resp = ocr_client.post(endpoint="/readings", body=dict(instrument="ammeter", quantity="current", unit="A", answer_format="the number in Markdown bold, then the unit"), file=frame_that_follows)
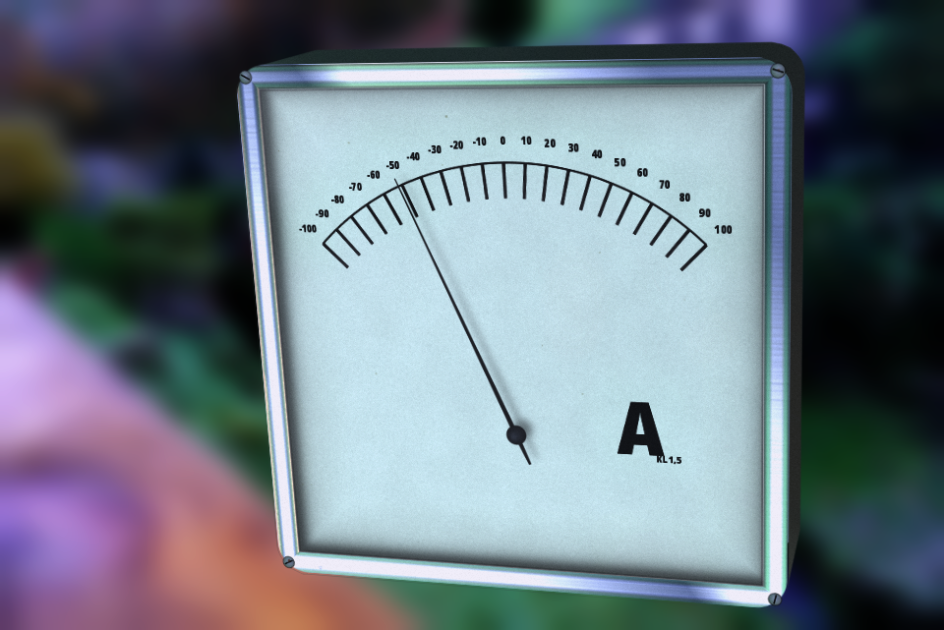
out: **-50** A
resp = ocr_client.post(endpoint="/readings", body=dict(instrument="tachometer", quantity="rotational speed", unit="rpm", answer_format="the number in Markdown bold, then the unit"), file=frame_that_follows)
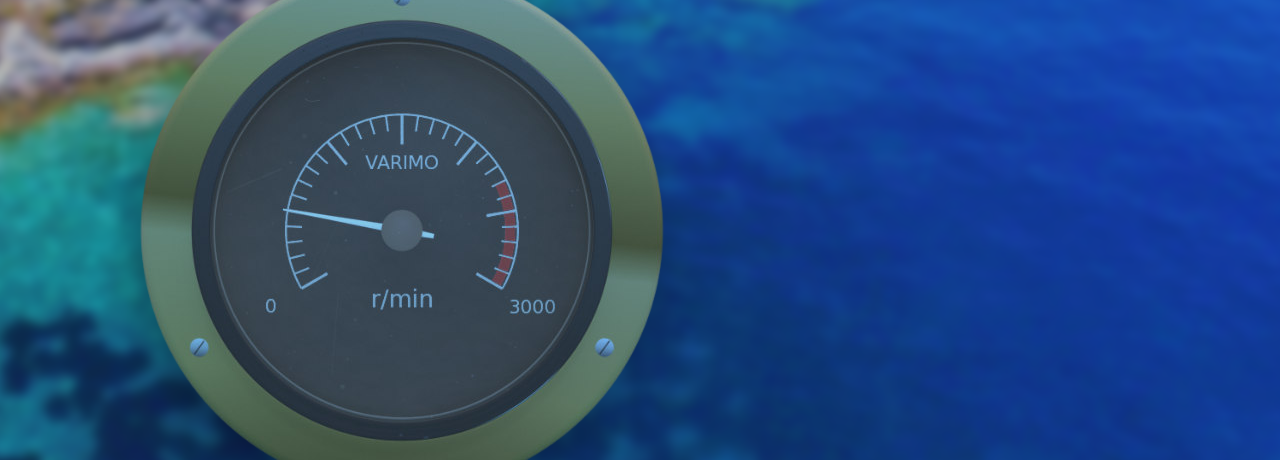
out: **500** rpm
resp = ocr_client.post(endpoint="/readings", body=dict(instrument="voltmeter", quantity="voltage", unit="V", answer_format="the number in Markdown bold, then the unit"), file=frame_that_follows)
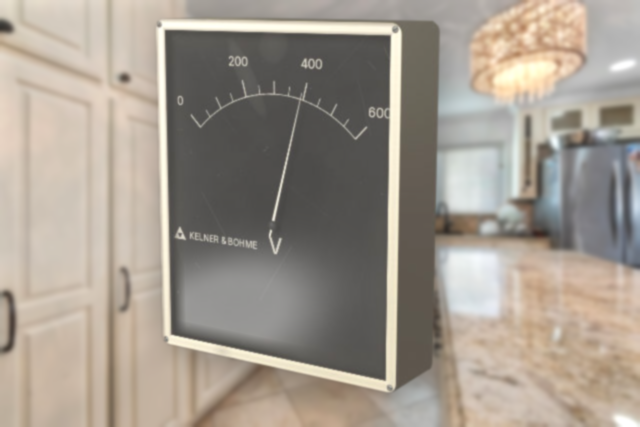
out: **400** V
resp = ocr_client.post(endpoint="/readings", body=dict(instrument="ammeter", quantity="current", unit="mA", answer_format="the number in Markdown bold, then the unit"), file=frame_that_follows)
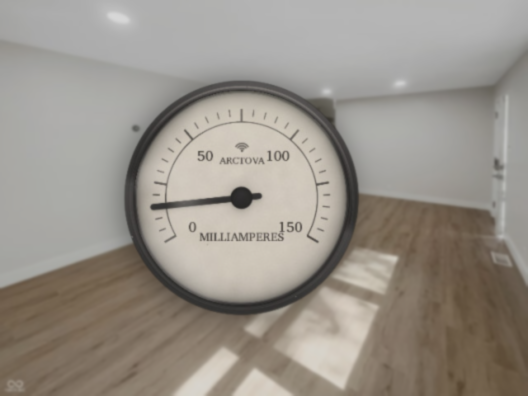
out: **15** mA
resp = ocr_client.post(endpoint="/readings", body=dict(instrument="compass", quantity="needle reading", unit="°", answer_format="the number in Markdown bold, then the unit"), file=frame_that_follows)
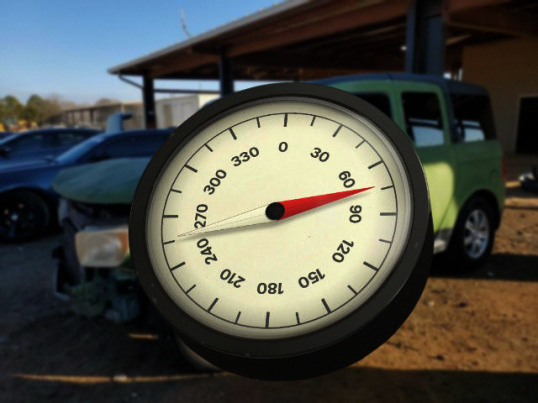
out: **75** °
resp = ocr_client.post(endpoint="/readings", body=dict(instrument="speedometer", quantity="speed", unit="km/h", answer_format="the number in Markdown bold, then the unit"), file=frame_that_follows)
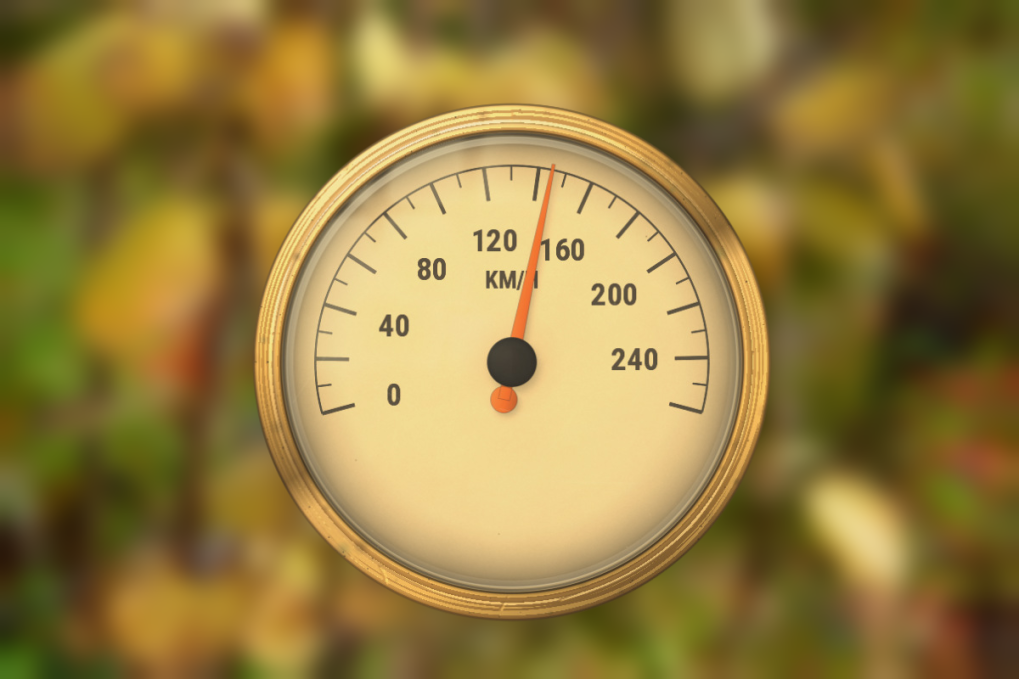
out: **145** km/h
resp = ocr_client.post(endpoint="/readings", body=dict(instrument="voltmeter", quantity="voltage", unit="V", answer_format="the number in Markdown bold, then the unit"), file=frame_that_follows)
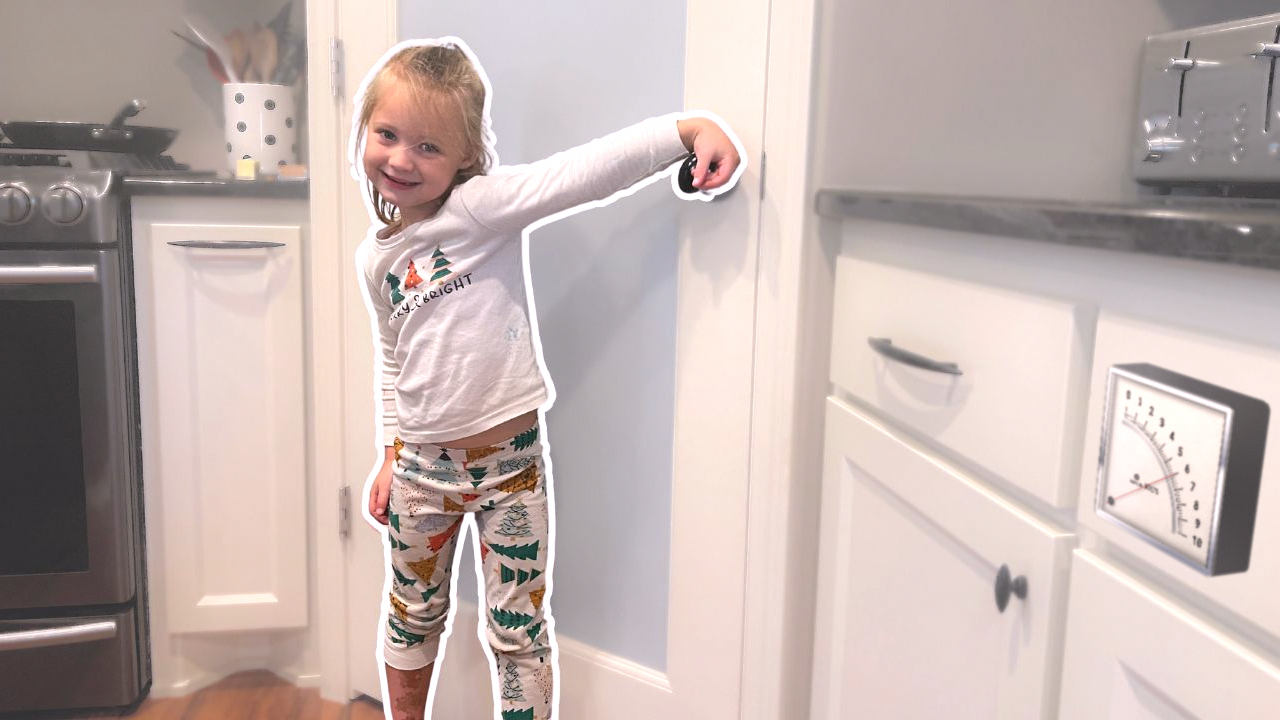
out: **6** V
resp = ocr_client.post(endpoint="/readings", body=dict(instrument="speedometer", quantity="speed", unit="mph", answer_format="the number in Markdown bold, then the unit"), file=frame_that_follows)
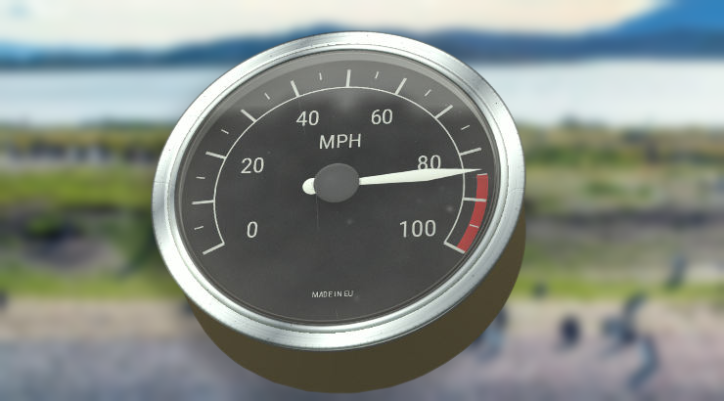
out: **85** mph
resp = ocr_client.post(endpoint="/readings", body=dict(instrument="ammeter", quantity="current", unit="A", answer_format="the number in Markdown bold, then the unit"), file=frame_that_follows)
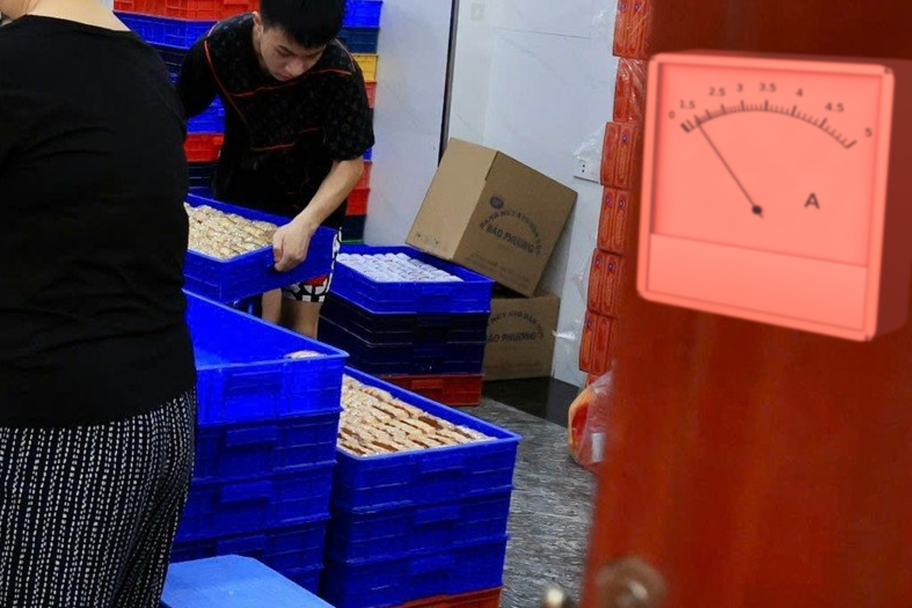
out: **1.5** A
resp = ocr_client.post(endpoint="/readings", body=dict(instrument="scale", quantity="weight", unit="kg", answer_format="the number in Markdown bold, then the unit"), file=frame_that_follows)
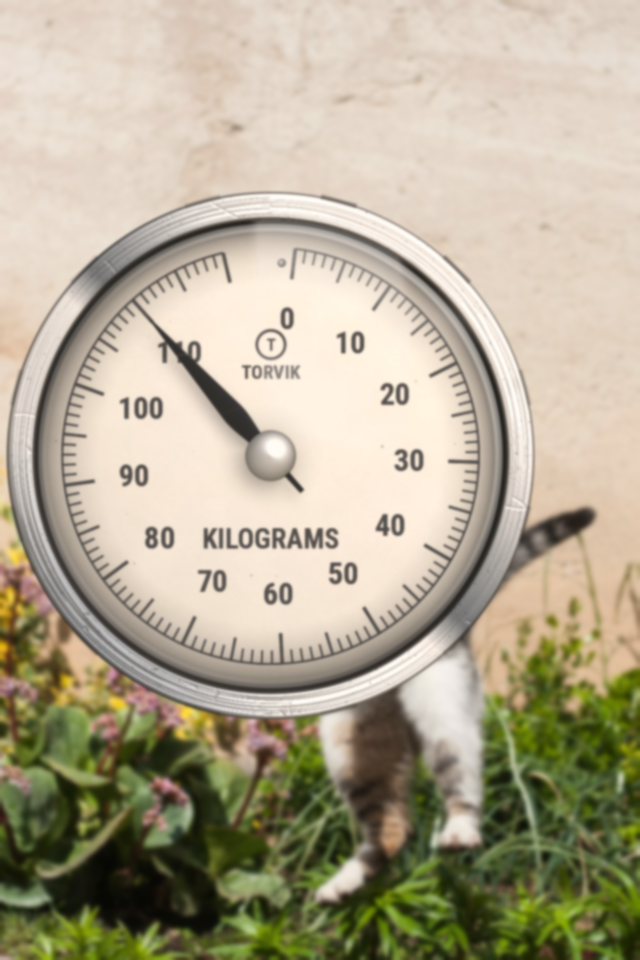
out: **110** kg
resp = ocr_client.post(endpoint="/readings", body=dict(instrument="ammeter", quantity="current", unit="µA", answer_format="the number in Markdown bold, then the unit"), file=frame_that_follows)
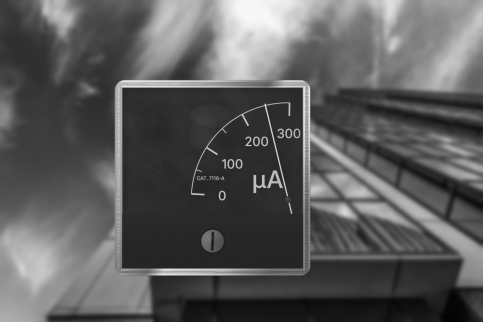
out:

▬▬▬▬▬▬

Exercise »
Pick out every line above that contains the word "speedometer", and copy each one.

Answer for this exercise »
resp = ocr_client.post(endpoint="/readings", body=dict(instrument="speedometer", quantity="speed", unit="km/h", answer_format="the number in Markdown bold, then the unit"), file=frame_that_follows)
resp = ocr_client.post(endpoint="/readings", body=dict(instrument="speedometer", quantity="speed", unit="mph", answer_format="the number in Markdown bold, then the unit"), file=frame_that_follows)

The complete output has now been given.